“Pain is temporary, film is forever”. These are Alejandro G. Iñárritu’s words when receiving the Golden Globe for Best director for his fourth film The Revenant. Shot under rough weather conditions, The Revenant was a total immersion into nature. The film was shot in the depths of the wilderness and no cell phones were allowed.
Inspired by true events, The Revenant stars Leonard DiCaprio (Titanic) and Tom Hardy (Mad Max: Fury Road) as leadings actors. The duo deliver brilliant performances. DiCaprio, in particular, is incredibly present, focused and in character as he crawls and pushes his body and spirit across a vicious American terrain. With great turmoil, DiCaprio plays Hugh Glass, a frontiersman on a fur trading expedition in the 1820s, who fights for survival after being mauled by a bear and left for dead by his own hunting team.
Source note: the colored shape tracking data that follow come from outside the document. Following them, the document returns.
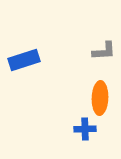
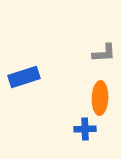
gray L-shape: moved 2 px down
blue rectangle: moved 17 px down
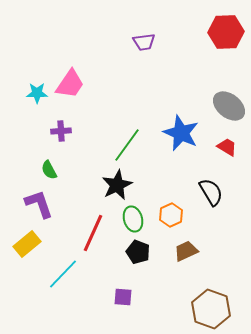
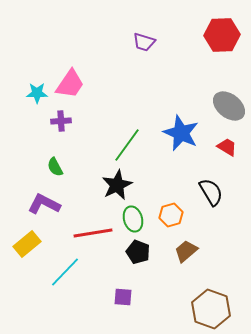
red hexagon: moved 4 px left, 3 px down
purple trapezoid: rotated 25 degrees clockwise
purple cross: moved 10 px up
green semicircle: moved 6 px right, 3 px up
purple L-shape: moved 5 px right; rotated 44 degrees counterclockwise
orange hexagon: rotated 10 degrees clockwise
red line: rotated 57 degrees clockwise
brown trapezoid: rotated 15 degrees counterclockwise
cyan line: moved 2 px right, 2 px up
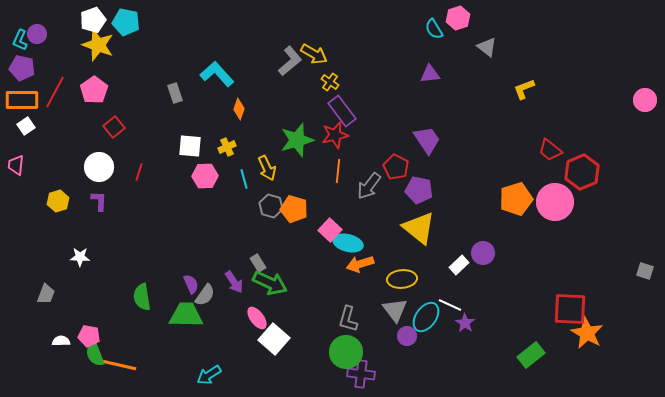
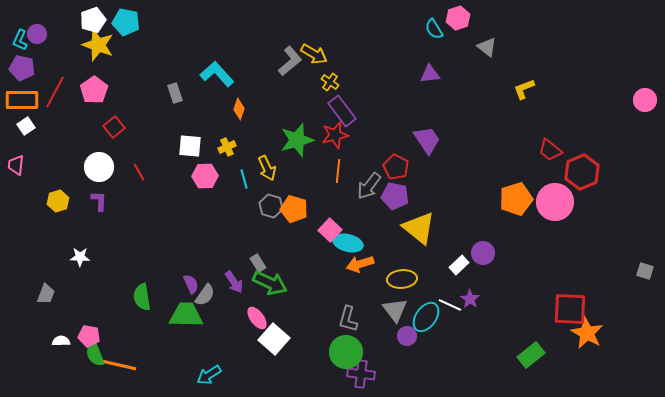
red line at (139, 172): rotated 48 degrees counterclockwise
purple pentagon at (419, 190): moved 24 px left, 6 px down
purple star at (465, 323): moved 5 px right, 24 px up
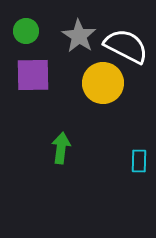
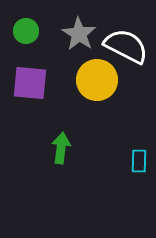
gray star: moved 2 px up
purple square: moved 3 px left, 8 px down; rotated 6 degrees clockwise
yellow circle: moved 6 px left, 3 px up
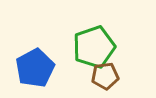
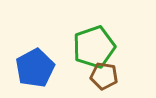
brown pentagon: moved 1 px left; rotated 16 degrees clockwise
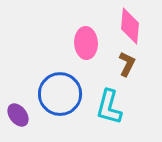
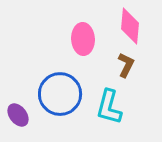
pink ellipse: moved 3 px left, 4 px up
brown L-shape: moved 1 px left, 1 px down
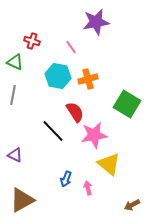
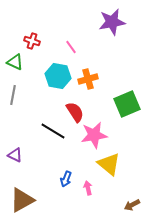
purple star: moved 16 px right
green square: rotated 36 degrees clockwise
black line: rotated 15 degrees counterclockwise
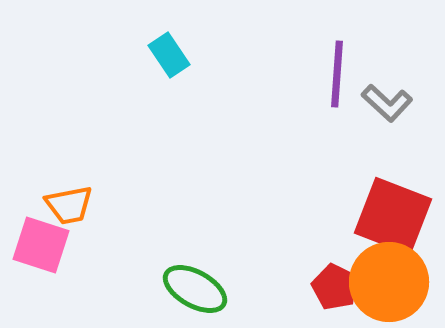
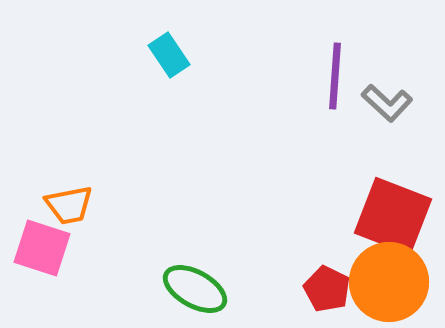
purple line: moved 2 px left, 2 px down
pink square: moved 1 px right, 3 px down
red pentagon: moved 8 px left, 2 px down
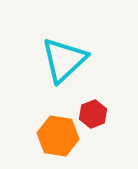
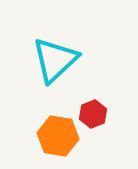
cyan triangle: moved 9 px left
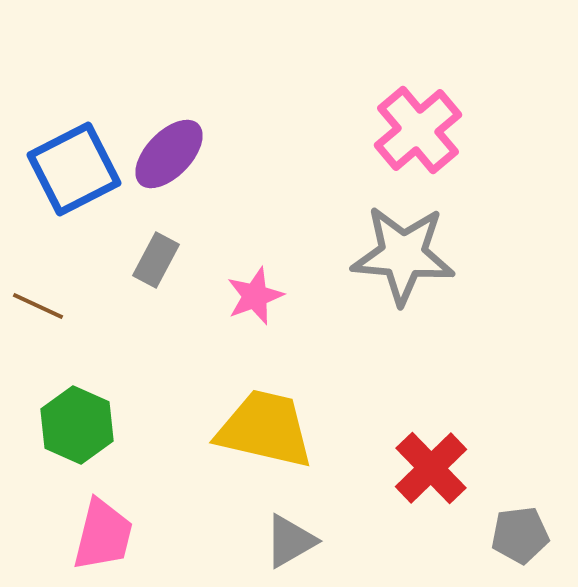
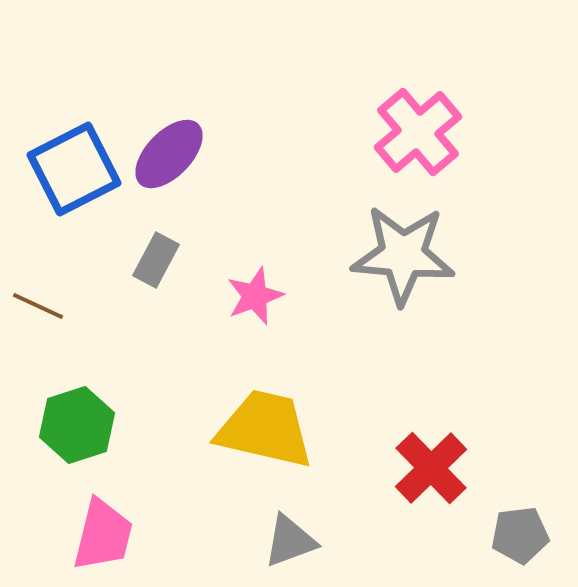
pink cross: moved 2 px down
green hexagon: rotated 18 degrees clockwise
gray triangle: rotated 10 degrees clockwise
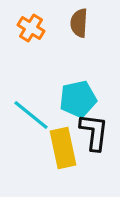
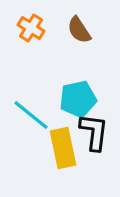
brown semicircle: moved 7 px down; rotated 36 degrees counterclockwise
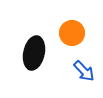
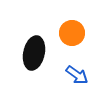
blue arrow: moved 7 px left, 4 px down; rotated 10 degrees counterclockwise
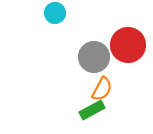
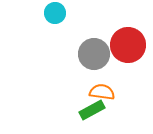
gray circle: moved 3 px up
orange semicircle: moved 3 px down; rotated 110 degrees counterclockwise
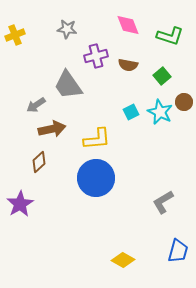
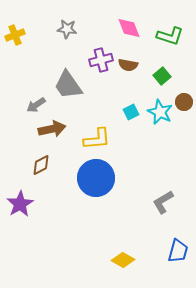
pink diamond: moved 1 px right, 3 px down
purple cross: moved 5 px right, 4 px down
brown diamond: moved 2 px right, 3 px down; rotated 15 degrees clockwise
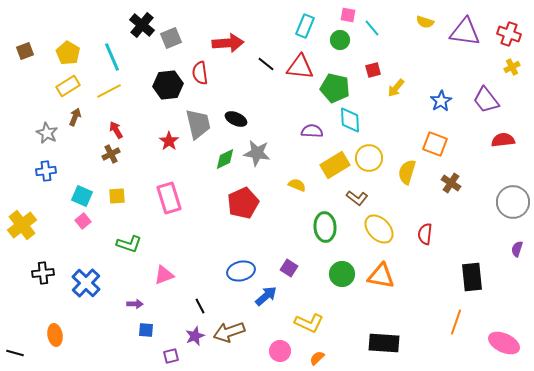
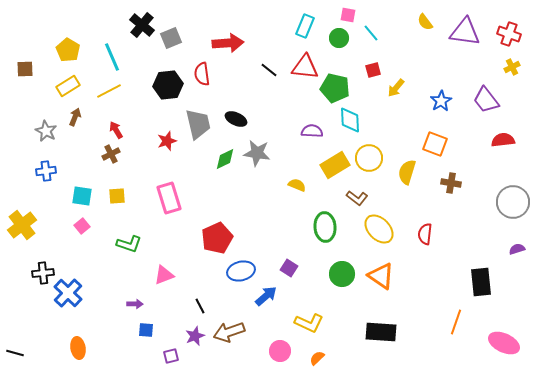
yellow semicircle at (425, 22): rotated 36 degrees clockwise
cyan line at (372, 28): moved 1 px left, 5 px down
green circle at (340, 40): moved 1 px left, 2 px up
brown square at (25, 51): moved 18 px down; rotated 18 degrees clockwise
yellow pentagon at (68, 53): moved 3 px up
black line at (266, 64): moved 3 px right, 6 px down
red triangle at (300, 67): moved 5 px right
red semicircle at (200, 73): moved 2 px right, 1 px down
gray star at (47, 133): moved 1 px left, 2 px up
red star at (169, 141): moved 2 px left; rotated 18 degrees clockwise
brown cross at (451, 183): rotated 24 degrees counterclockwise
cyan square at (82, 196): rotated 15 degrees counterclockwise
red pentagon at (243, 203): moved 26 px left, 35 px down
pink square at (83, 221): moved 1 px left, 5 px down
purple semicircle at (517, 249): rotated 56 degrees clockwise
orange triangle at (381, 276): rotated 24 degrees clockwise
black rectangle at (472, 277): moved 9 px right, 5 px down
blue cross at (86, 283): moved 18 px left, 10 px down
orange ellipse at (55, 335): moved 23 px right, 13 px down
black rectangle at (384, 343): moved 3 px left, 11 px up
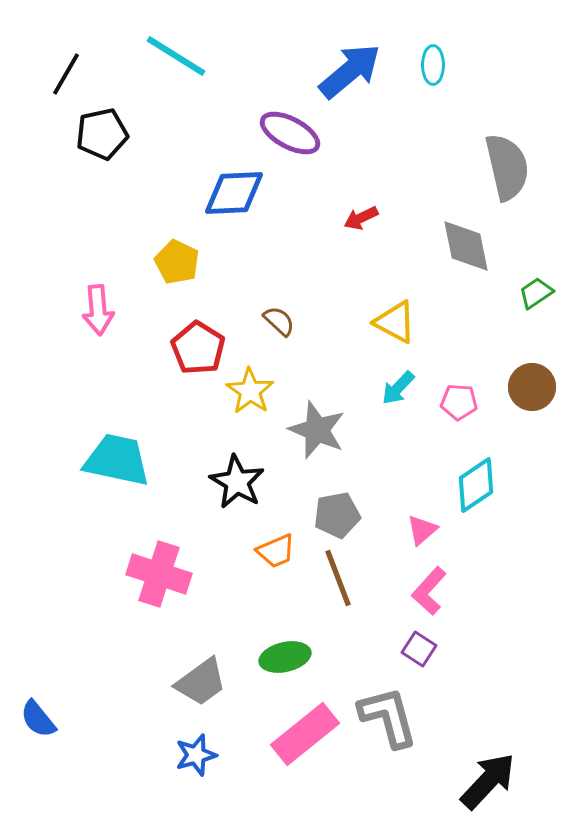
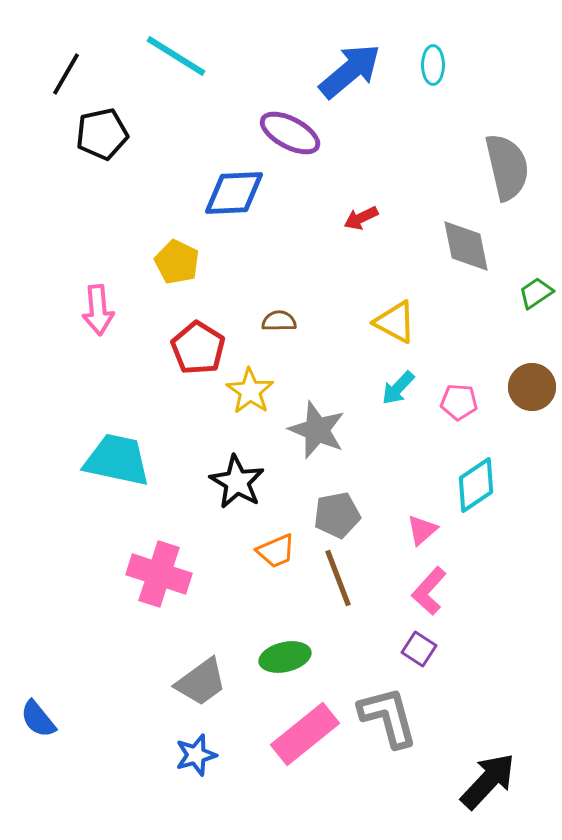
brown semicircle: rotated 44 degrees counterclockwise
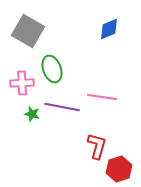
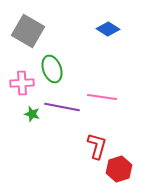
blue diamond: moved 1 px left; rotated 55 degrees clockwise
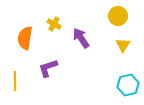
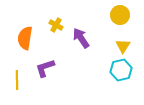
yellow circle: moved 2 px right, 1 px up
yellow cross: moved 2 px right, 1 px down
yellow triangle: moved 1 px down
purple L-shape: moved 3 px left
yellow line: moved 2 px right, 1 px up
cyan hexagon: moved 7 px left, 15 px up
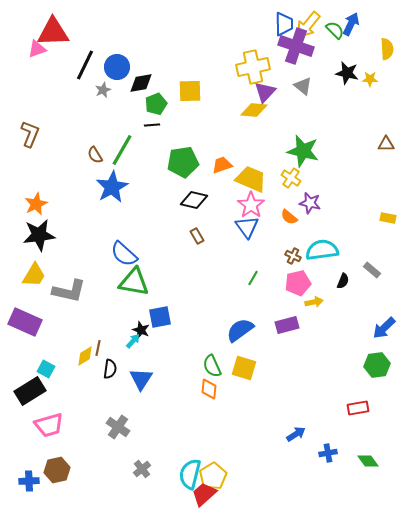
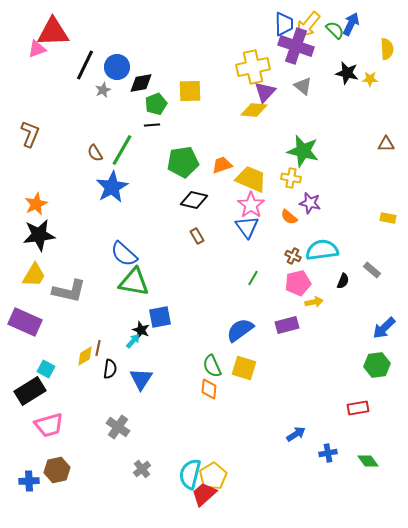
brown semicircle at (95, 155): moved 2 px up
yellow cross at (291, 178): rotated 24 degrees counterclockwise
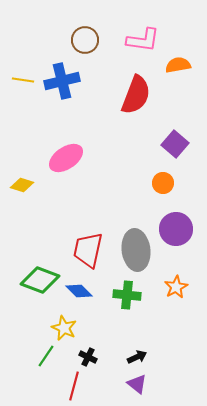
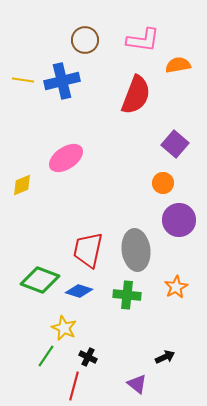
yellow diamond: rotated 40 degrees counterclockwise
purple circle: moved 3 px right, 9 px up
blue diamond: rotated 28 degrees counterclockwise
black arrow: moved 28 px right
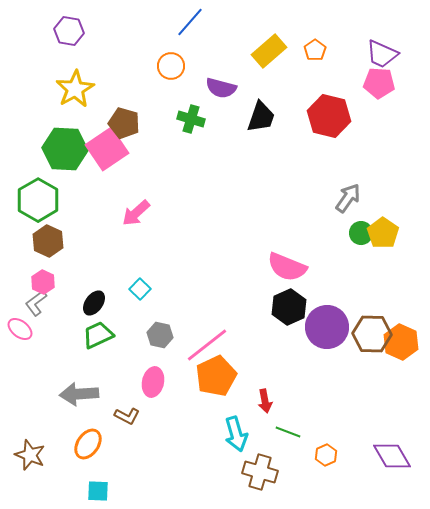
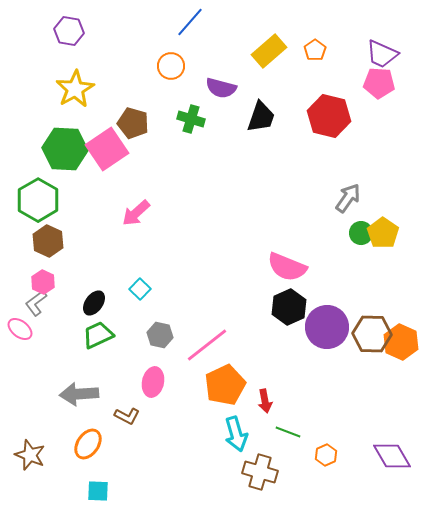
brown pentagon at (124, 123): moved 9 px right
orange pentagon at (216, 376): moved 9 px right, 9 px down
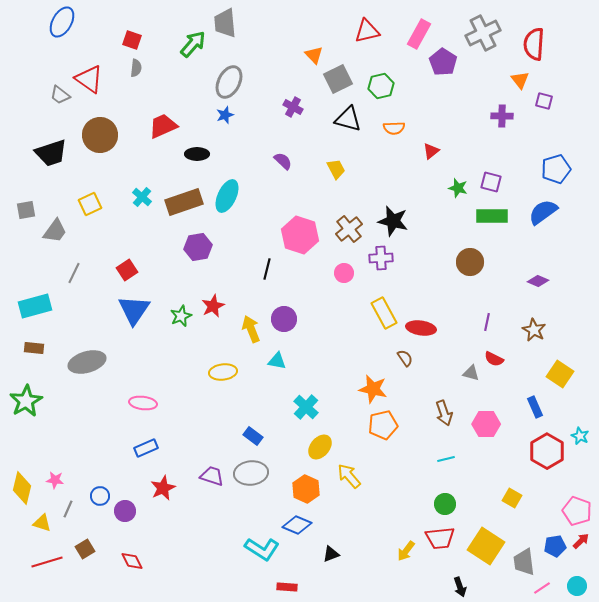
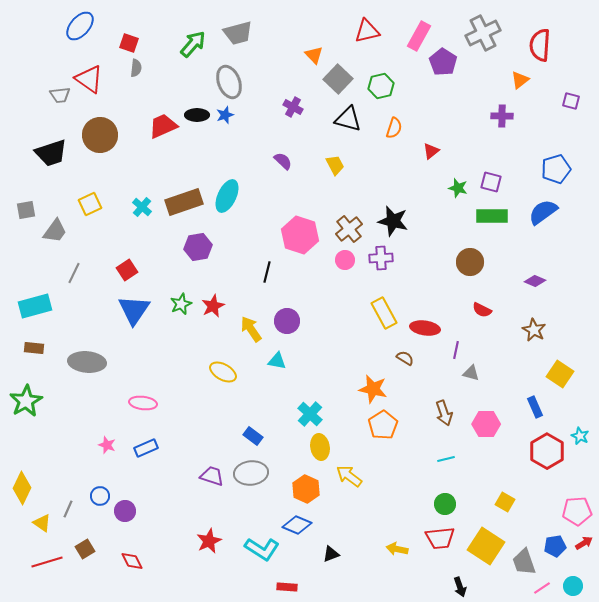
blue ellipse at (62, 22): moved 18 px right, 4 px down; rotated 12 degrees clockwise
gray trapezoid at (225, 23): moved 13 px right, 10 px down; rotated 100 degrees counterclockwise
pink rectangle at (419, 34): moved 2 px down
red square at (132, 40): moved 3 px left, 3 px down
red semicircle at (534, 44): moved 6 px right, 1 px down
gray square at (338, 79): rotated 20 degrees counterclockwise
orange triangle at (520, 80): rotated 30 degrees clockwise
gray ellipse at (229, 82): rotated 48 degrees counterclockwise
gray trapezoid at (60, 95): rotated 45 degrees counterclockwise
purple square at (544, 101): moved 27 px right
orange semicircle at (394, 128): rotated 70 degrees counterclockwise
black ellipse at (197, 154): moved 39 px up
yellow trapezoid at (336, 169): moved 1 px left, 4 px up
cyan cross at (142, 197): moved 10 px down
black line at (267, 269): moved 3 px down
pink circle at (344, 273): moved 1 px right, 13 px up
purple diamond at (538, 281): moved 3 px left
green star at (181, 316): moved 12 px up
purple circle at (284, 319): moved 3 px right, 2 px down
purple line at (487, 322): moved 31 px left, 28 px down
red ellipse at (421, 328): moved 4 px right
yellow arrow at (251, 329): rotated 12 degrees counterclockwise
brown semicircle at (405, 358): rotated 24 degrees counterclockwise
red semicircle at (494, 359): moved 12 px left, 49 px up
gray ellipse at (87, 362): rotated 21 degrees clockwise
yellow ellipse at (223, 372): rotated 36 degrees clockwise
cyan cross at (306, 407): moved 4 px right, 7 px down
orange pentagon at (383, 425): rotated 20 degrees counterclockwise
yellow ellipse at (320, 447): rotated 50 degrees counterclockwise
yellow arrow at (349, 476): rotated 12 degrees counterclockwise
pink star at (55, 480): moved 52 px right, 35 px up; rotated 12 degrees clockwise
yellow diamond at (22, 488): rotated 12 degrees clockwise
red star at (163, 488): moved 46 px right, 53 px down
yellow square at (512, 498): moved 7 px left, 4 px down
pink pentagon at (577, 511): rotated 24 degrees counterclockwise
yellow triangle at (42, 523): rotated 18 degrees clockwise
red arrow at (581, 541): moved 3 px right, 2 px down; rotated 12 degrees clockwise
yellow arrow at (406, 551): moved 9 px left, 2 px up; rotated 65 degrees clockwise
gray trapezoid at (524, 562): rotated 12 degrees counterclockwise
cyan circle at (577, 586): moved 4 px left
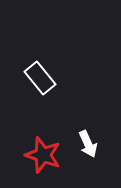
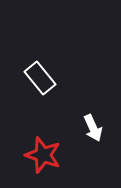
white arrow: moved 5 px right, 16 px up
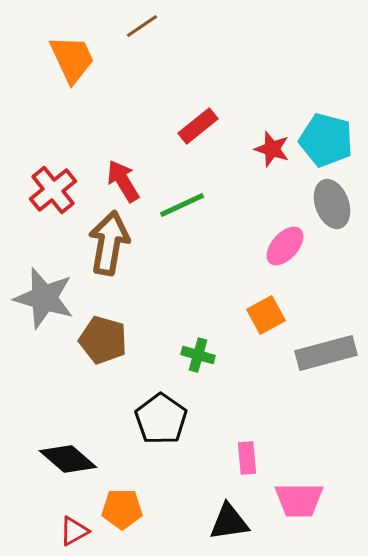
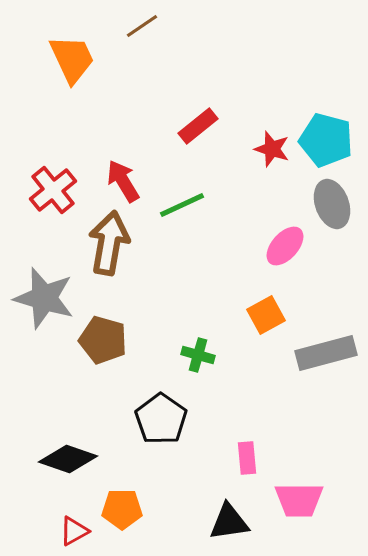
black diamond: rotated 22 degrees counterclockwise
The Revenant speaks about hunters living and working in the 1800’s under harsh conditions. The Revenant was shot under changing climate. Every single day there were massive rehearsals before the hour and a half of natural light would arrive to capture. Physically demanding, the film was shot under sub-zero temperatures which was a constant struggle for the crew and the actors.
This is Leonardo DiCaprio’s fifth Academy Award nomination. He was previously nominated for What’s Eating Gilbert Grape (1993), The Aviator (2004), Blood Diamond (2006) and The Wolf of Wall Street (2013). In The Revenant, Leonardo literally eats a bison liver, sleeps inside a horse carcass, fights with a bear, helplessly watches the murder of his son and of course, gets his revenge.